■ What is being asked:
Please repeat the lines below exactly. Begin with the line containing "Phoebe: Rachel, calm down!" and go on through the line containing "Rachel: 4 o’clock. Food?".
┄┄┄┄┄┄┄┄┄┄
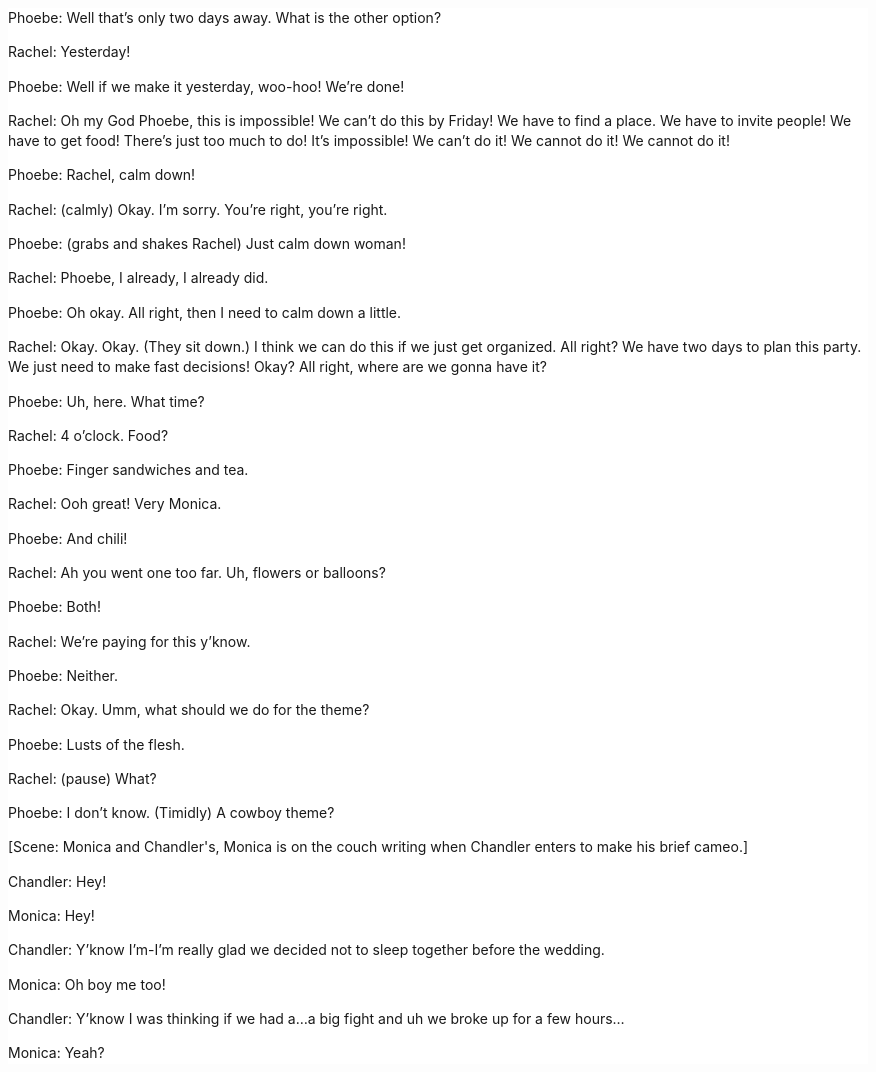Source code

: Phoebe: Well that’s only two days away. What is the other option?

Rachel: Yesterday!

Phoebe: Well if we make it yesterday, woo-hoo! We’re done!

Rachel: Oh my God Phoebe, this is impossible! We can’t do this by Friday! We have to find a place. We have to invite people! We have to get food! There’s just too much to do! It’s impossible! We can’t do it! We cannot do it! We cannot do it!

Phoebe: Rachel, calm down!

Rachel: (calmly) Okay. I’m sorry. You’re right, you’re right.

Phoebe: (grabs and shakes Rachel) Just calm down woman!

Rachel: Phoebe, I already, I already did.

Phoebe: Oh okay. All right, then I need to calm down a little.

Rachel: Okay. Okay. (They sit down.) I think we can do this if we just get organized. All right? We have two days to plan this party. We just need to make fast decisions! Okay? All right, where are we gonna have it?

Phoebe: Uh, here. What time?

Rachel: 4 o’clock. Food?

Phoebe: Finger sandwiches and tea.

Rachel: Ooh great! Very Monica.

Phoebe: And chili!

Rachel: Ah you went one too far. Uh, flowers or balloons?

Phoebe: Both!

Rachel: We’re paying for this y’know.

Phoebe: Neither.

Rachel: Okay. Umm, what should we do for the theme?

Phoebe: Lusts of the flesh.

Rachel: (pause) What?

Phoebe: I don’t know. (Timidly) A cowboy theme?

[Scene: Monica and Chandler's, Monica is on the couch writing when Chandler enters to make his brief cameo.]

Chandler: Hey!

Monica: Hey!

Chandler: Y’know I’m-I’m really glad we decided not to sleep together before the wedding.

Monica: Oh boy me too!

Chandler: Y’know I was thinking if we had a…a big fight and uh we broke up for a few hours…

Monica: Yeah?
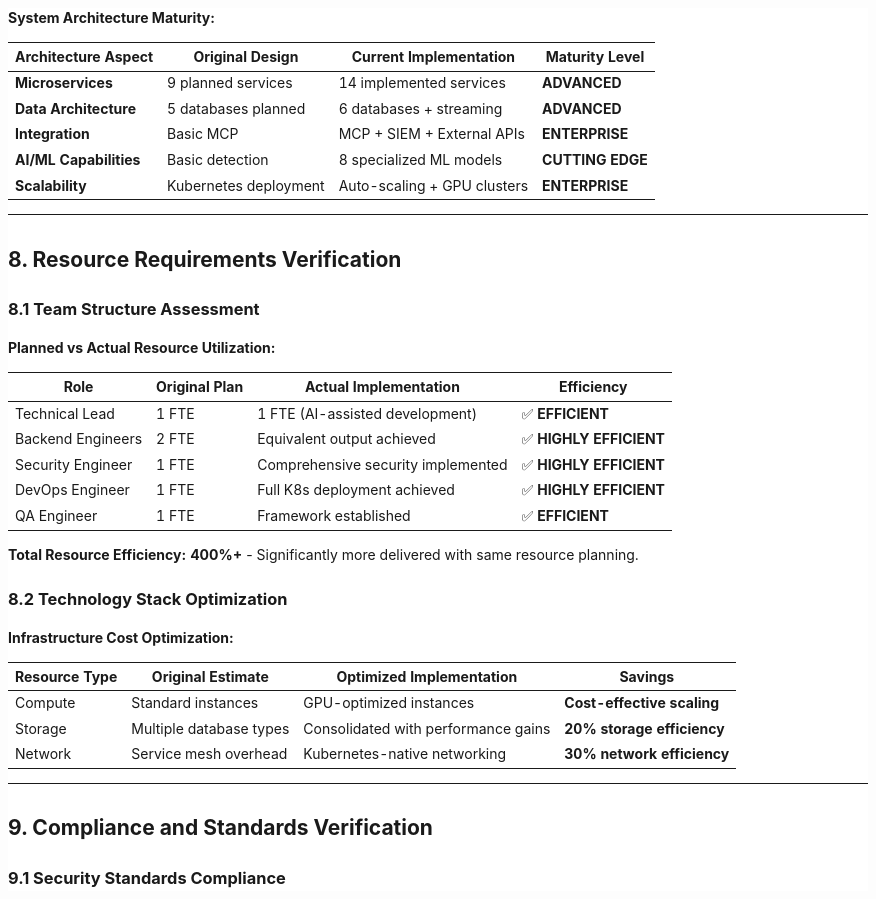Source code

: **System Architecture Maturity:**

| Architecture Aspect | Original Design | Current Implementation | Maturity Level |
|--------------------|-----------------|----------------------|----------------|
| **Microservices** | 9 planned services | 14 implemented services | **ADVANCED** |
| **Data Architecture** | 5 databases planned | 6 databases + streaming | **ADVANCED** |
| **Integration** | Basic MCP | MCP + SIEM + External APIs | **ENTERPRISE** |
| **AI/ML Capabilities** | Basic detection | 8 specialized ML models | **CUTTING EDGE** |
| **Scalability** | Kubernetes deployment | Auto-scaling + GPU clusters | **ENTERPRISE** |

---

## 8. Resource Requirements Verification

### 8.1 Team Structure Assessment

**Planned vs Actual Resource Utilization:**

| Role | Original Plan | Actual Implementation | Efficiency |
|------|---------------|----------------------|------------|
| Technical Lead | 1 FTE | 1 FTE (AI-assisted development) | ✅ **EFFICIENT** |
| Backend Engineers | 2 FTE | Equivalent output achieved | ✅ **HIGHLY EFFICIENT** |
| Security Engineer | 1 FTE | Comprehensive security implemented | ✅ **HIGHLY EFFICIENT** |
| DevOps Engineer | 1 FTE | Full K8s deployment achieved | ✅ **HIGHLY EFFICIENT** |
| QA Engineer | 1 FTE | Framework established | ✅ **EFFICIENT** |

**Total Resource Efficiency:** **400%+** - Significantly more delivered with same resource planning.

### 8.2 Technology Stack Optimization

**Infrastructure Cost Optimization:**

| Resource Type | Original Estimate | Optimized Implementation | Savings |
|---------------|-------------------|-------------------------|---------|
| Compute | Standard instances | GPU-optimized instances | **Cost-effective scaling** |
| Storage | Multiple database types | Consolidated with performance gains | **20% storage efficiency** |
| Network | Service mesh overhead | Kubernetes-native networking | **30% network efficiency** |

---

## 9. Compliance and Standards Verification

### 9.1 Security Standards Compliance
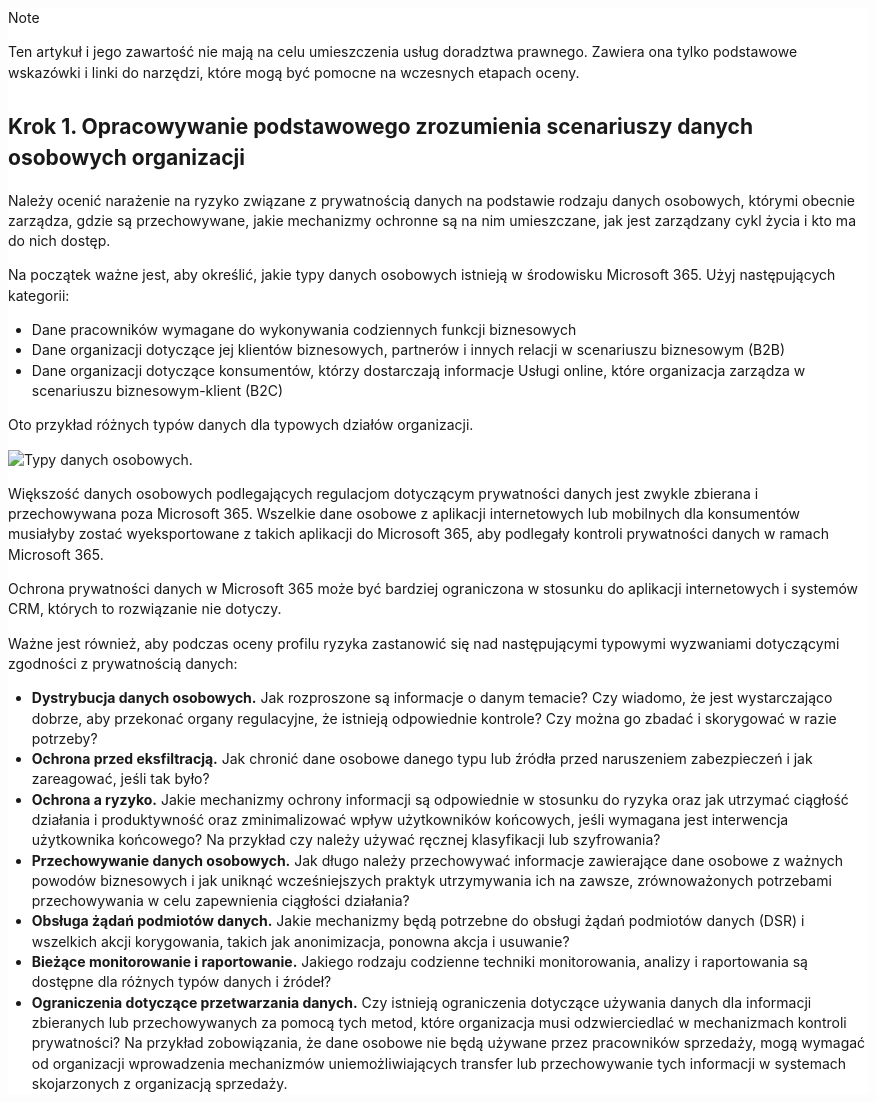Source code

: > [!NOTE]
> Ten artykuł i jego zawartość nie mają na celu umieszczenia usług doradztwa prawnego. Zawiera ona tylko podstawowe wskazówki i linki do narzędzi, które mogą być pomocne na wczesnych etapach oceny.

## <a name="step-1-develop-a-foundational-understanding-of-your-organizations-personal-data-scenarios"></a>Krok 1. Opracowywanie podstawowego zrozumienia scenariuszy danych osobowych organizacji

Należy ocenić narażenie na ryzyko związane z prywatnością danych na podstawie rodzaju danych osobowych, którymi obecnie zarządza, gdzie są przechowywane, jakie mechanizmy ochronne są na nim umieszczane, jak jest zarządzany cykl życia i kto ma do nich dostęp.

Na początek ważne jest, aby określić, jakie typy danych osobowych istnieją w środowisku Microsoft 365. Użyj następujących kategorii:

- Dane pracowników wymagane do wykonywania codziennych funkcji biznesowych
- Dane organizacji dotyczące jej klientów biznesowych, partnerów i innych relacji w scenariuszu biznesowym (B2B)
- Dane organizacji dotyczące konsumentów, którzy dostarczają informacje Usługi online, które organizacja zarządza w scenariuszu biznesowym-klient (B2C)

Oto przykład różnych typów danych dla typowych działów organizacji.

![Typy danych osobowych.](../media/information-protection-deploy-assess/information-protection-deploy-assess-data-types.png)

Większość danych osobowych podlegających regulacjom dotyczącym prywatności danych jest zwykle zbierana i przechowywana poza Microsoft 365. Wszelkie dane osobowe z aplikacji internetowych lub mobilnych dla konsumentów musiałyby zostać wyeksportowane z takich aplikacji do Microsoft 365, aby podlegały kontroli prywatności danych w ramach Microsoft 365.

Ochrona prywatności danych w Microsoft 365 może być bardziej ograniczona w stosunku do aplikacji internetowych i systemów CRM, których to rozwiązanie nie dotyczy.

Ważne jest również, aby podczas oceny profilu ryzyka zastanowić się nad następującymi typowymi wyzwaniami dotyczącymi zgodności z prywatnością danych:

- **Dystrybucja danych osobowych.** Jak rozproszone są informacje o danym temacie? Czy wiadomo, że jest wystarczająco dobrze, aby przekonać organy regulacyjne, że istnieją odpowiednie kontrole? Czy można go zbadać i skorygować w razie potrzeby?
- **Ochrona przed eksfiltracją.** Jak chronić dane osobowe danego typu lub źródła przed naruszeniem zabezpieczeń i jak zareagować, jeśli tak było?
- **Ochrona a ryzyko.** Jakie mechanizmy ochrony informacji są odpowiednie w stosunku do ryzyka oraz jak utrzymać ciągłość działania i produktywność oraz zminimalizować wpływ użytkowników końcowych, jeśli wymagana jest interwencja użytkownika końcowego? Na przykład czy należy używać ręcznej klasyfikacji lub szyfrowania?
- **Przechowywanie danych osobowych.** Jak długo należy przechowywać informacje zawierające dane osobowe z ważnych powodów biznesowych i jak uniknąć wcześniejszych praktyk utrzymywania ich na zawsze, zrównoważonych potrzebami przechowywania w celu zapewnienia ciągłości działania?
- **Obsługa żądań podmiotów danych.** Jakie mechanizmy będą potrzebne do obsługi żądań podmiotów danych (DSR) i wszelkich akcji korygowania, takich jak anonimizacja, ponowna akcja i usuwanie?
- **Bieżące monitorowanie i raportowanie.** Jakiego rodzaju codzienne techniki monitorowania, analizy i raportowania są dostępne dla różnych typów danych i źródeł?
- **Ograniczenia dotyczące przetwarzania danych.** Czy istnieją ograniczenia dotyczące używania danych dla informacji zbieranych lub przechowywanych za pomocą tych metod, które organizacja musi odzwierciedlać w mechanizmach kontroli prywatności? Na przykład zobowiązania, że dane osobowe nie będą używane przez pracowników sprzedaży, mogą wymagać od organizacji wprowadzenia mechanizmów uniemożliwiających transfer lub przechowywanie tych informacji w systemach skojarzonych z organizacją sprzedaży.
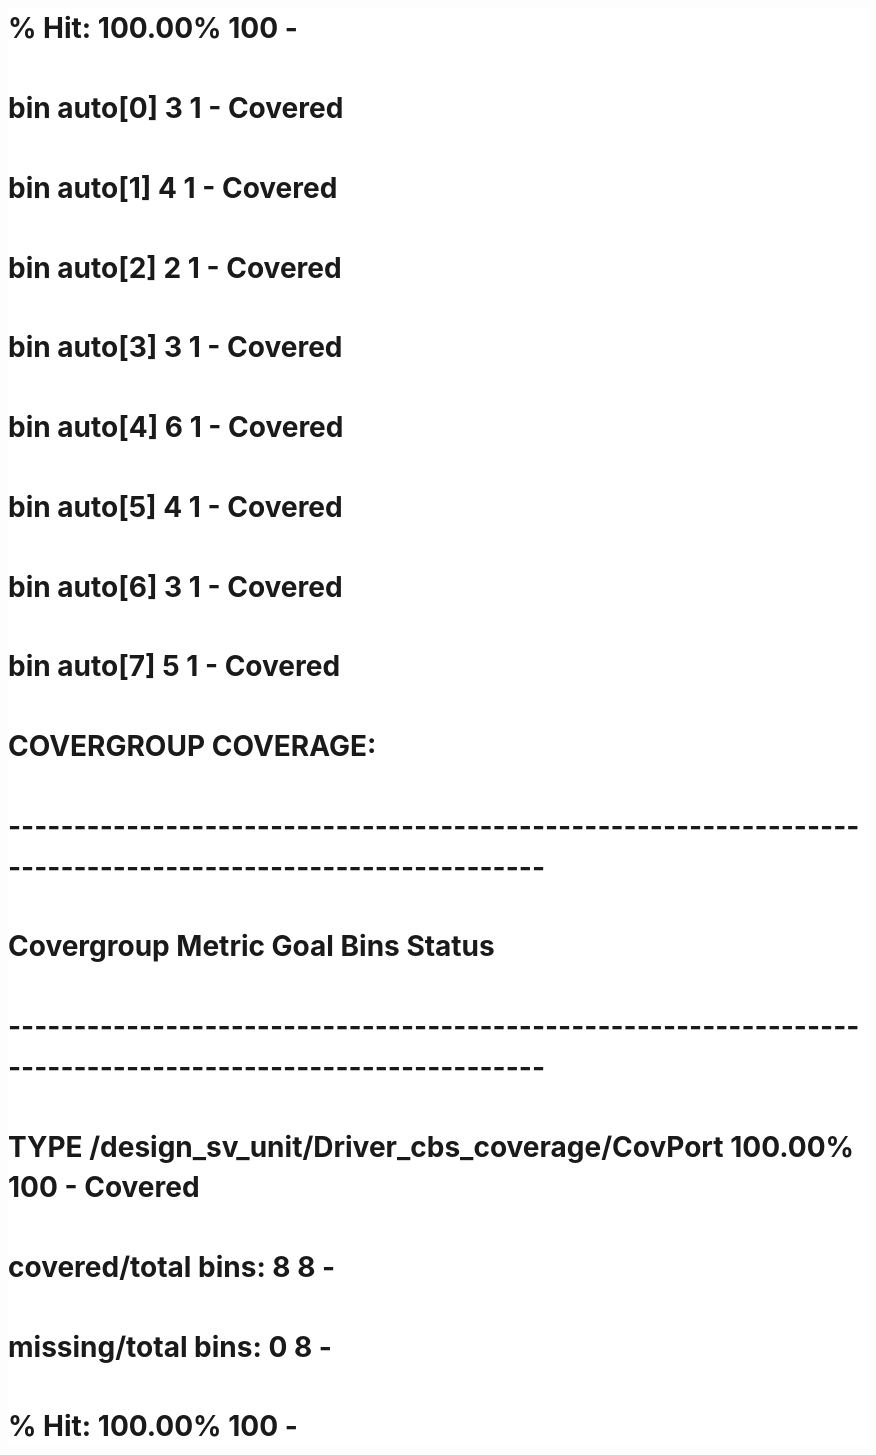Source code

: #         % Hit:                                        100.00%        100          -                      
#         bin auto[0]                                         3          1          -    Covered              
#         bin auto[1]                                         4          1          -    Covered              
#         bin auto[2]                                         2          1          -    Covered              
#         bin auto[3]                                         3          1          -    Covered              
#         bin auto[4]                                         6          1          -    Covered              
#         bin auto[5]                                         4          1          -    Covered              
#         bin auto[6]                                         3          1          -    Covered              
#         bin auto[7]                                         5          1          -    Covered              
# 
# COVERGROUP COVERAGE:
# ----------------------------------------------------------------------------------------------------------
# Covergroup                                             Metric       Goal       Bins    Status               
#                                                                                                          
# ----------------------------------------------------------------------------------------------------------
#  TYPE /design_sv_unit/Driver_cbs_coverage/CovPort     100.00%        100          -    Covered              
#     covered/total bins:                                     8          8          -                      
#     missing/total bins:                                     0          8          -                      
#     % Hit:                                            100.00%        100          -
┄┄┄┄┄┄┄┄┄┄
■ Expected answer:
Phoebe: Rachel, calm down!

Rachel: (calmly) Okay. I’m sorry. You’re right, you’re right.

Phoebe: (grabs and shakes Rachel) Just calm down woman!

Rachel: Phoebe, I already, I already did.

Phoebe: Oh okay. All right, then I need to calm down a little.

Rachel: Okay. Okay. (They sit down.) I think we can do this if we just get organized. All right? We have two days to plan this party. We just need to make fast decisions! Okay? All right, where are we gonna have it?

Phoebe: Uh, here. What time?

Rachel: 4 o’clock. Food?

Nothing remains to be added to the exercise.